§ **Exercise objective**
In the records below, find the line holding "left elbow: (385, 382)" and the line holding "right eye: (435, 331)". Set down both, with every line between them, exactly.

§ **Skeletal landmark data**

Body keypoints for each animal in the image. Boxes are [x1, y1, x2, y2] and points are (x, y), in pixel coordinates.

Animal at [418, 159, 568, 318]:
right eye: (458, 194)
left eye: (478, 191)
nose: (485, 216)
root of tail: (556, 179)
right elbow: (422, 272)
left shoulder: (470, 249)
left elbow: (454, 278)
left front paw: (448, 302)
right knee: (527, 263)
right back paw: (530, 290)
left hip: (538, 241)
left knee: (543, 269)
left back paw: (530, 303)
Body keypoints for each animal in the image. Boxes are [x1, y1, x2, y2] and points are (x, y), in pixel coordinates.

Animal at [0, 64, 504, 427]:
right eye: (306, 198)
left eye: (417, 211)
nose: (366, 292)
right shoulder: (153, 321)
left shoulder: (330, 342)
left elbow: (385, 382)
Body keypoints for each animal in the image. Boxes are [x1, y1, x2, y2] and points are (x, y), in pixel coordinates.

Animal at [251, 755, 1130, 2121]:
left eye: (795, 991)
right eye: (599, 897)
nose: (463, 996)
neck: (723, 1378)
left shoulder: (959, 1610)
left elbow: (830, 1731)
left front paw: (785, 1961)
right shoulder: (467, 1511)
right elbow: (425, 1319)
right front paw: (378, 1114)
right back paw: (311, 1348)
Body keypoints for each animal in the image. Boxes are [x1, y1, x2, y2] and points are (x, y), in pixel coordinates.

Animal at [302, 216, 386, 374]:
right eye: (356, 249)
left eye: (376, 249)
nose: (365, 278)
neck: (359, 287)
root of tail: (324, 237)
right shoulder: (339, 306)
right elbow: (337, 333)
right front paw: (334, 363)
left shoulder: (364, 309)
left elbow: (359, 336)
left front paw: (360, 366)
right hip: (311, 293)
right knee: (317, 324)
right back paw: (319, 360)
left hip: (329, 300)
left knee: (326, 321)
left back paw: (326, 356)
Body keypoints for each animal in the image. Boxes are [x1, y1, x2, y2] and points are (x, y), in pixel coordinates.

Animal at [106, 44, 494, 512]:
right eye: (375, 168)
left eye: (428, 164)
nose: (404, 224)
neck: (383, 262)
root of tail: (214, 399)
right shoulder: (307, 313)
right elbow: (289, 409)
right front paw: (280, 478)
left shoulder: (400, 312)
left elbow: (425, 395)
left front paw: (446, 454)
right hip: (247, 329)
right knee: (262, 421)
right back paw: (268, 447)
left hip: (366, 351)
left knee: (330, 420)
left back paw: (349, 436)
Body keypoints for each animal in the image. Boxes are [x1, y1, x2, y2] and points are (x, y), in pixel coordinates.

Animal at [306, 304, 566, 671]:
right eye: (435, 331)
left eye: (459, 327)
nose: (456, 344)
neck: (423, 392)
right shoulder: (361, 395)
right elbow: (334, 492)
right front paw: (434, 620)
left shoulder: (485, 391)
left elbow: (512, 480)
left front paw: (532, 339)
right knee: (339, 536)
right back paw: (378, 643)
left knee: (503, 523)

§ **Expected output**
left elbow: (385, 382)
Body keypoints for each animal in the image. Boxes are [x1, y1, x2, y2] and points are (x, y), in pixel coordinates.

Animal at [251, 755, 1130, 2121]:
left eye: (795, 991)
right eye: (599, 897)
nose: (463, 996)
neck: (723, 1378)
left shoulder: (959, 1610)
left elbow: (830, 1731)
left front paw: (785, 1961)
right shoulder: (467, 1511)
right elbow: (425, 1319)
right front paw: (378, 1114)
right back paw: (311, 1348)
Body keypoints for each animal in the image. Boxes are [x1, y1, x2, y2] and points are (x, y), in pixel coordinates.

Animal at [302, 216, 386, 374]:
right eye: (356, 249)
left eye: (376, 249)
nose: (365, 278)
neck: (359, 287)
root of tail: (324, 237)
right shoulder: (339, 306)
right elbow: (337, 333)
right front paw: (334, 363)
left shoulder: (364, 309)
left elbow: (359, 336)
left front paw: (360, 366)
right hip: (311, 293)
right knee: (317, 324)
right back paw: (319, 360)
left hip: (329, 300)
left knee: (326, 321)
left back paw: (326, 356)
Body keypoints for each animal in the image. Boxes are [x1, y1, x2, y2] and points are (x, y), in pixel coordinates.

Animal at [106, 44, 494, 512]:
right eye: (375, 168)
left eye: (428, 164)
nose: (404, 224)
neck: (383, 262)
root of tail: (214, 399)
right shoulder: (307, 313)
right elbow: (289, 409)
right front paw: (280, 478)
left shoulder: (400, 312)
left elbow: (425, 395)
left front paw: (446, 454)
right hip: (247, 329)
right knee: (262, 421)
right back paw: (268, 447)
left hip: (366, 351)
left knee: (330, 420)
left back paw: (349, 436)
Body keypoints for each animal in the image. Boxes are [x1, y1, x2, y2] and points are (x, y), in pixel coordinates.

Animal at [306, 304, 566, 671]:
right eye: (435, 331)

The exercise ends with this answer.